Saved data entries:
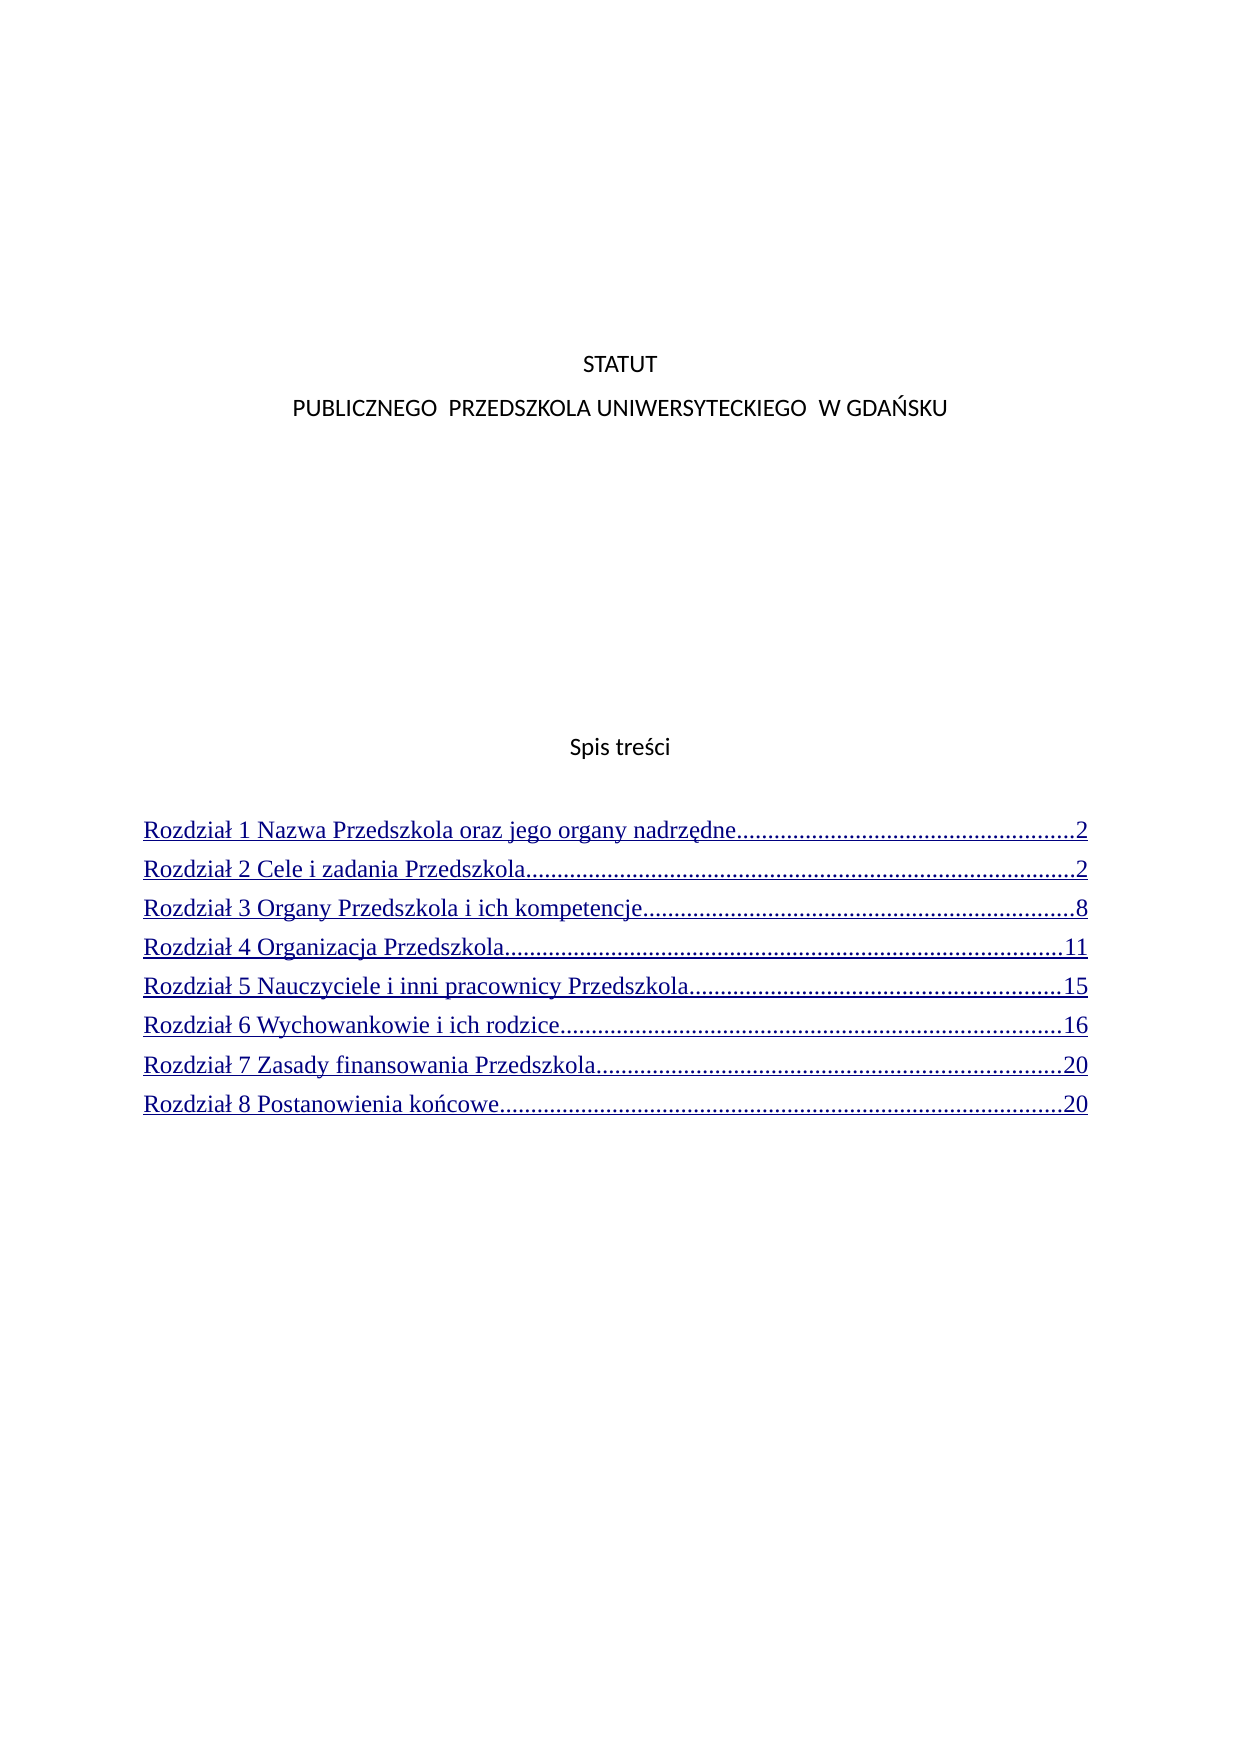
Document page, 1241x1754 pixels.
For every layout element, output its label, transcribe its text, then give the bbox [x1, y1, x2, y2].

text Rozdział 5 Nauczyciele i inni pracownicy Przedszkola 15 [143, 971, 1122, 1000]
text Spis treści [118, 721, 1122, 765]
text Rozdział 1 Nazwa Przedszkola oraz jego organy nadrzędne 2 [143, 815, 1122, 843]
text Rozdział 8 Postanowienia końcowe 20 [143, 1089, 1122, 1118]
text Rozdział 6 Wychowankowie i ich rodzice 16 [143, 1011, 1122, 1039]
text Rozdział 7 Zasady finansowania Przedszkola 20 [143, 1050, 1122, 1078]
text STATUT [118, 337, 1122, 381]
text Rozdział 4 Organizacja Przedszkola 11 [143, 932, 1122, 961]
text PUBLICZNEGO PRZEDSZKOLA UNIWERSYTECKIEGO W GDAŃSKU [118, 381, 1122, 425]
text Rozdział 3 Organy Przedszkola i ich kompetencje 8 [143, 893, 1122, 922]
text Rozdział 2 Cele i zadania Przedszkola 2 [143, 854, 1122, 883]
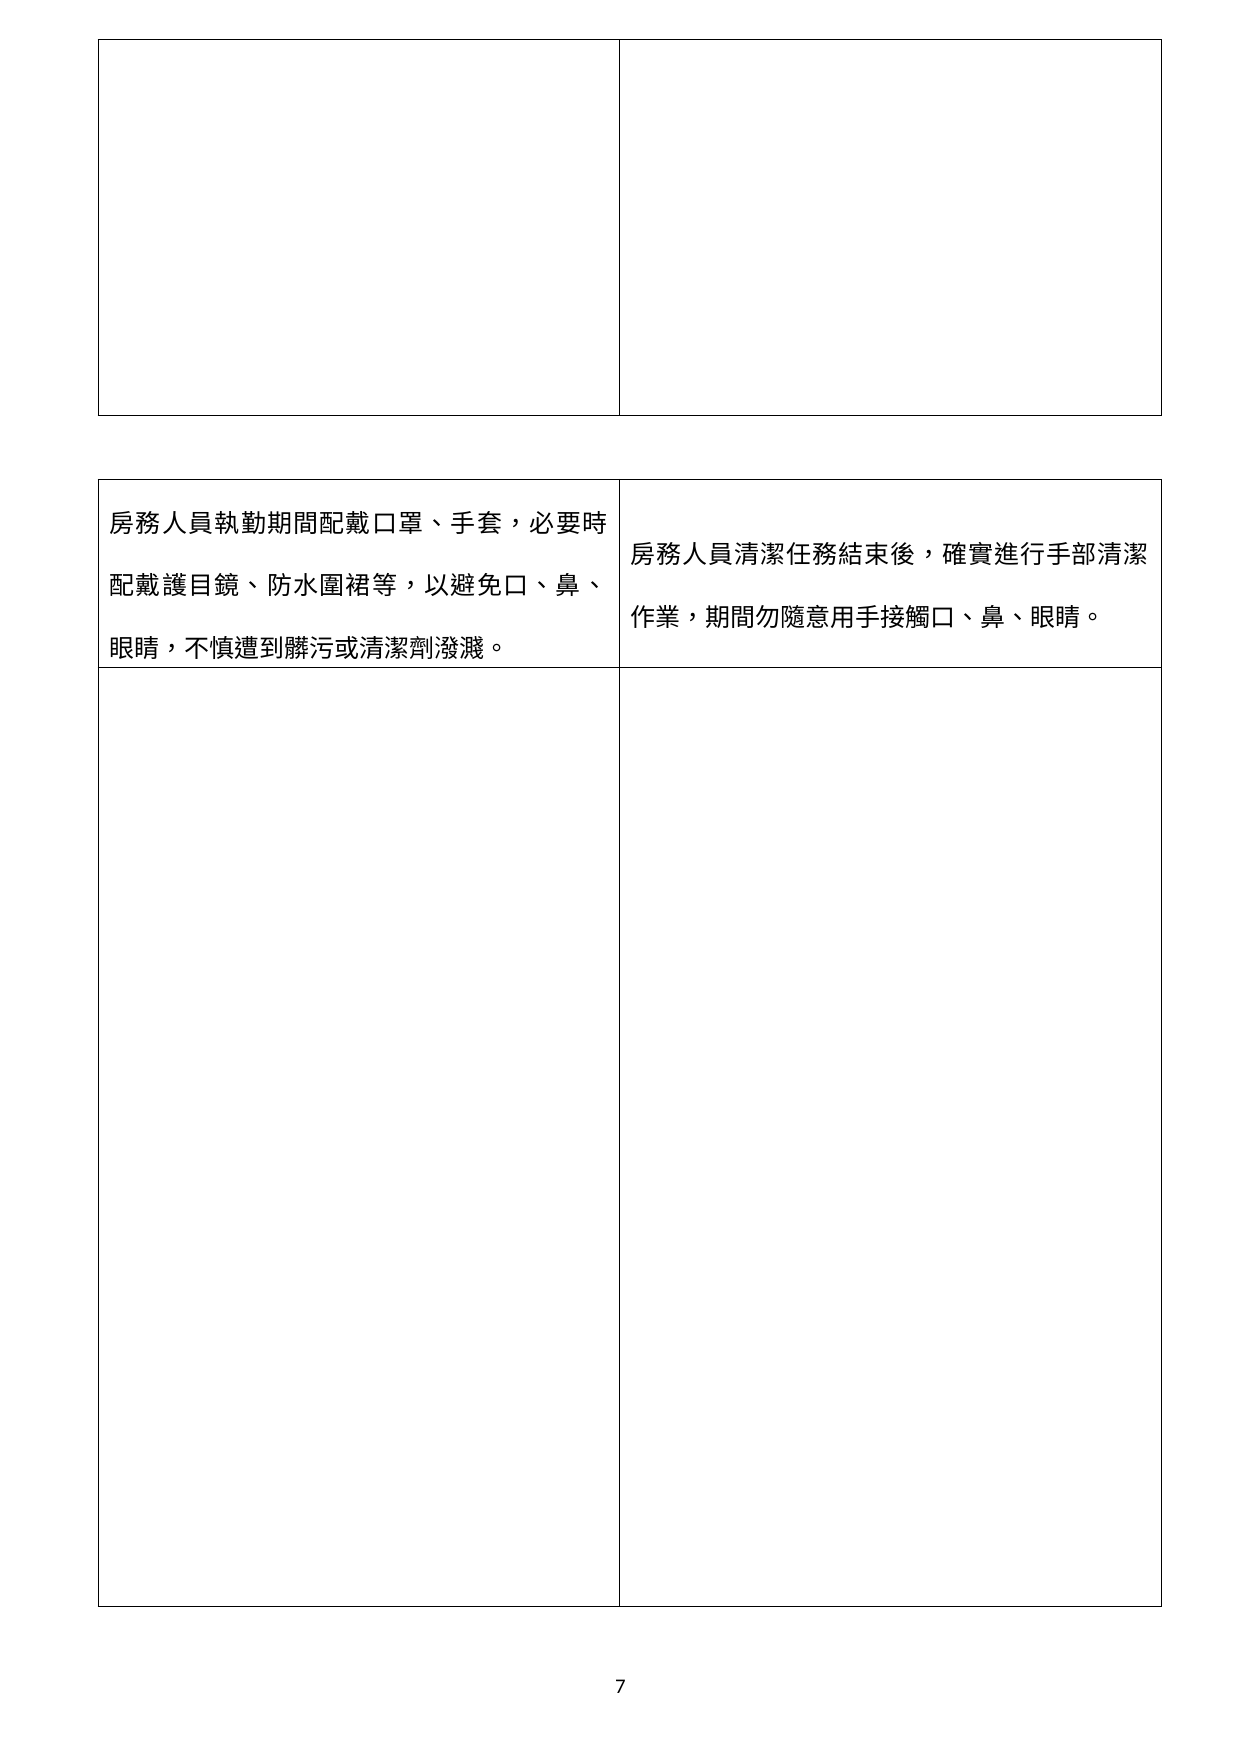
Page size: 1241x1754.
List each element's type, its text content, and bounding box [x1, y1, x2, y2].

■ Exercise directions:
Write out all of the records again, replacing "element" with "item" wherever it appears and changing nothing else. Leave the pictures out of your answer.

■ The result:
Document page, 1241x1754 pixels.
For every layout item, output its label, transcribe its text, then give the bbox [x1, y1, x2, y2].

text Rozdział 5 Nauczyciele i inni pracownicy Przedszkola 15 [143, 971, 1122, 1000]
text Spis treści [118, 721, 1122, 765]
text Rozdział 1 Nazwa Przedszkola oraz jego organy nadrzędne 2 [143, 815, 1122, 843]
text Rozdział 8 Postanowienia końcowe 20 [143, 1089, 1122, 1118]
text Rozdział 6 Wychowankowie i ich rodzice 16 [143, 1011, 1122, 1039]
text Rozdział 7 Zasady finansowania Przedszkola 20 [143, 1050, 1122, 1078]
text STATUT [118, 337, 1122, 381]
text Rozdział 4 Organizacja Przedszkola 11 [143, 932, 1122, 961]
text PUBLICZNEGO PRZEDSZKOLA UNIWERSYTECKIEGO W GDAŃSKU [118, 381, 1122, 425]
text Rozdział 3 Organy Przedszkola i ich kompetencje 8 [143, 893, 1122, 922]
text Rozdział 2 Cele i zadania Przedszkola 2 [143, 854, 1122, 883]
Page size: 1241x1754.
List each item's type, its text content, and bounding box [x1, y1, x2, y2].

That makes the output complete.